◆ TEXT PROVIDED:
As the final planes of evacuees take off, with UK forces having departed, it is critical that a humanitarian and diplomatic withdrawal does not follow.

Afghanistan represents the modern face of humanitarian crisis. The country has suffered from enduring conflict, the Covid-19 pandemic and an extreme drought currently affecting more than 80 per cent of the country. Nearly half of the country’s population, 18.4 million including 10 million children, have been left reliant on humanitarian aid to survive. We know from our team in Afghanistan – the International Rescue Committee (IRC) that has been working in the country for more than 30 years – that conditions are growing increasingly dire.

The situation will only deteriorate further. This year alone more than 550,000 people have been made homeless, half of whom have fled in just the past two months and who will now join three million people already displaced inside the country. The safety of women and girls is of particular concern. The UN has warned that core food supplies could run out by October due to continuing access issues. More than a million children are expected to suffer from severe acute malnutrition this year.

◆ EXERCISE REQUIREMENTS:
• 1. According to the passage on Afghanistan's humanitarian crisis, how many people in the country depend on humanitarian aid to survive?
• 2. Swap "extreme" for "severe" in the passage on Afghanistan's humanitarian crisis, and reproduce the part starting with "Afghanistan represents the" and going on through "growing increasingly dire.".
• 3. Extend the passage on Afghanistan's humanitarian crisis with a continuation that picks up after its last sentence.
The items play no part in this.

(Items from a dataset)
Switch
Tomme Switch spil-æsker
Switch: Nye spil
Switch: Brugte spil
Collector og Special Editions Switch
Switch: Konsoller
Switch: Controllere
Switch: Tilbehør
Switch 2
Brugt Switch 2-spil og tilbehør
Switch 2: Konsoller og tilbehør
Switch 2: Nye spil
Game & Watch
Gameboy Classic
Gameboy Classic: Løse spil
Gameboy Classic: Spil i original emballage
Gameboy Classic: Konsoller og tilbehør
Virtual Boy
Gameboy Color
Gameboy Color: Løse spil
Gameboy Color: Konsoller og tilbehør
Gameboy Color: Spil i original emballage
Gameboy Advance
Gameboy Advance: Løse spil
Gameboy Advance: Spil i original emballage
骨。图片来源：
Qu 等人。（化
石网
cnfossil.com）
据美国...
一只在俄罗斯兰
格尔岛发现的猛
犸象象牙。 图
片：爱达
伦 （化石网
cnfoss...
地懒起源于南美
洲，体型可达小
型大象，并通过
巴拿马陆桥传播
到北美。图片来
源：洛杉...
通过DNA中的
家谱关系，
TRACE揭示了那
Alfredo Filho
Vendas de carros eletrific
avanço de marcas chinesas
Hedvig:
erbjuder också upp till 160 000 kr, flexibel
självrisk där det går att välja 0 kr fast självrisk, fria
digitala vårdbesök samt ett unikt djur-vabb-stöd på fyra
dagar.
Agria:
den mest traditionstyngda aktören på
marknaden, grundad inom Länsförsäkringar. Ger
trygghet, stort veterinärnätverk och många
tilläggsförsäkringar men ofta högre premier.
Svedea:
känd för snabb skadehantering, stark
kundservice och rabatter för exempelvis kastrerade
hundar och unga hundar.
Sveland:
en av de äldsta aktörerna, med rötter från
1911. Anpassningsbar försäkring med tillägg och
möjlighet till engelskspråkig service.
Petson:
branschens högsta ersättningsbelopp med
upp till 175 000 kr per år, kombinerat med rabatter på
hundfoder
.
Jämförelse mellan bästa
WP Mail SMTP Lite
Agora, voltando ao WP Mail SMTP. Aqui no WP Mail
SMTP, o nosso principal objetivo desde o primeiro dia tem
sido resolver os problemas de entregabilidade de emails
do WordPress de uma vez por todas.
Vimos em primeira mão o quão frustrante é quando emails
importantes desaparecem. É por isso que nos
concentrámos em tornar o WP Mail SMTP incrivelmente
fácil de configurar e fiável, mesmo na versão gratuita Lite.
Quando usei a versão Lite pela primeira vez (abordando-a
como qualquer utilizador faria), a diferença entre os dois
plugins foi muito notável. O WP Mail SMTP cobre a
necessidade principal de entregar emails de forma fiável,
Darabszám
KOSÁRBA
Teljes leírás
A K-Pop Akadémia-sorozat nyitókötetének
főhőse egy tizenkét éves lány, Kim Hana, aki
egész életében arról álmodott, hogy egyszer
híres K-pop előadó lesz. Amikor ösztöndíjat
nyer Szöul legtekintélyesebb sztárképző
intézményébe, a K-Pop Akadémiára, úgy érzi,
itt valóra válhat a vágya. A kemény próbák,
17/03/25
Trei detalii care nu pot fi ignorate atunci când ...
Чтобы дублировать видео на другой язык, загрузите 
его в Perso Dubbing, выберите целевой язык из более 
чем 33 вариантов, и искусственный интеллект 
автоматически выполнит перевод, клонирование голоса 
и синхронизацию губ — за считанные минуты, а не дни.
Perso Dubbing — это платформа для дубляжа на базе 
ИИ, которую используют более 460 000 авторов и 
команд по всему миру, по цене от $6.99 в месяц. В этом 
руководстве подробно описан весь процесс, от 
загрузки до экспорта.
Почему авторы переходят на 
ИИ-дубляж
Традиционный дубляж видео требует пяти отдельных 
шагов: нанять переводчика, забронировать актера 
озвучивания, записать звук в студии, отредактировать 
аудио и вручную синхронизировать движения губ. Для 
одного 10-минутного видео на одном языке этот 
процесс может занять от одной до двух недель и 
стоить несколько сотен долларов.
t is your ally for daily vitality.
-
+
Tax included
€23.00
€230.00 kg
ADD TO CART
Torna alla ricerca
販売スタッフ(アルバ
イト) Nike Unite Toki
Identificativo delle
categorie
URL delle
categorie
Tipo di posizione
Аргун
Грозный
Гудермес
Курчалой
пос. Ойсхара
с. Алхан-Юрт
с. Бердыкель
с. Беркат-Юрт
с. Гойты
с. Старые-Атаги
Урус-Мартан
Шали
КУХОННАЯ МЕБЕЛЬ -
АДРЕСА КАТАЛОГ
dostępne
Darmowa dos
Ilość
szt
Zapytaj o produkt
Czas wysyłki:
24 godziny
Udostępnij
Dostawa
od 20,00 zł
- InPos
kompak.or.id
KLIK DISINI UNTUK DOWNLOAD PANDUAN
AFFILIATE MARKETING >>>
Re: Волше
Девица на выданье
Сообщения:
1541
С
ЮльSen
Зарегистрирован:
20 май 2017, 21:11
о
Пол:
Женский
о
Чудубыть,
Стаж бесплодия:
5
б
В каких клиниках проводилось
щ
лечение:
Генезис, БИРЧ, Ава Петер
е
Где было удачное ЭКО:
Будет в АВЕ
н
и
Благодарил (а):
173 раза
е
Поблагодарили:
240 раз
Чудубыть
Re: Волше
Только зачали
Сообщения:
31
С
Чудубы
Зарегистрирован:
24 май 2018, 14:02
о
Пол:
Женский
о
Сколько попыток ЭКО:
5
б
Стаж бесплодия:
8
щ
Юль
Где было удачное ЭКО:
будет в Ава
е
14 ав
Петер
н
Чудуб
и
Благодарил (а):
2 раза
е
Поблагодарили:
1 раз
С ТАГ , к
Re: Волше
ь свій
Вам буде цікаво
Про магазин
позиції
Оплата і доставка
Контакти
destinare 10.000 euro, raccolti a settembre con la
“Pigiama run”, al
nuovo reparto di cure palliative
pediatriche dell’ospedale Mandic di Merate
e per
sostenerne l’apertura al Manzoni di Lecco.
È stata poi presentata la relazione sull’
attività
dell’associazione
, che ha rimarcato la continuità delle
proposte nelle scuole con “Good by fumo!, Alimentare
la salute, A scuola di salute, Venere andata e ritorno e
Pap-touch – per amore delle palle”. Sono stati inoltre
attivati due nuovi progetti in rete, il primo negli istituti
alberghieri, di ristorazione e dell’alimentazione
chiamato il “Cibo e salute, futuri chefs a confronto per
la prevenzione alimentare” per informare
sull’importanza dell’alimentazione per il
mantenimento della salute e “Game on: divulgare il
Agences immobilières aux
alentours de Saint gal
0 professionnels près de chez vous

◆ ANSWERS IN ORDER:
• 1. 18.4 million, including 10 million children.

• 2.
Afghanistan represents the modern face of humanitarian crisis. The country has suffered from enduring conflict, the Covid-19 pandemic and an severe drought currently affecting more than 80 per cent of the country. Nearly half of the country’s population, 18.4 million including 10 million children, have been left reliant on humanitarian aid to survive. We know from our team in Afghanistan – the International Rescue Committee (IRC) that has been working in the country for more than 30 years – that conditions are growing increasingly dire.

• 3.
How the UK government responds in Afghanistan will be a defining moment for its “global Britain” aspirations. There is a clear moral and strategic imperative to stand by Afghans to whom we made a commitment to support.

The complex challenge which the crisis in Afghanistan presents calls for the combined force of British diplomacy and humanitarian support. Last week, the foreign secretary, Dominic Raab, announced that the UK would double foreign aid to Afghanistan, a welcome partial retreat from the devastating cuts in UK aid to the country of a few months ago. These funds must now be made available urgently. The crisis also powerfully demonstrates why the UK must restore the aid budget back to 0.7 per cent of Gross National Income.

Humanitarian aid must be matched with urgent diplomacy to protect at-risk people on the ground and ensure aid workers have unfettered access to the communities who remain. Women play a central role in the humanitarian response; it is essential that their safety is guaranteed. The UK should lead efforts to ensure the commitments made this week at the G7 are now turned into action.

Closer to home, the UK must also take decisive action to protect and welcome Afghan refugees. The government’s recent commitment to resettle 20,000 Afghan refugees is a promising first step but they must go further as The Independent has pointed out. The UK should increase its pledge from 20,000 over five years to 20,000 within 12 months and 60,000 over five years. That is well within our country’s capacity at just 18 people per constituency each year. The IRC and others stand ready to help make this happen.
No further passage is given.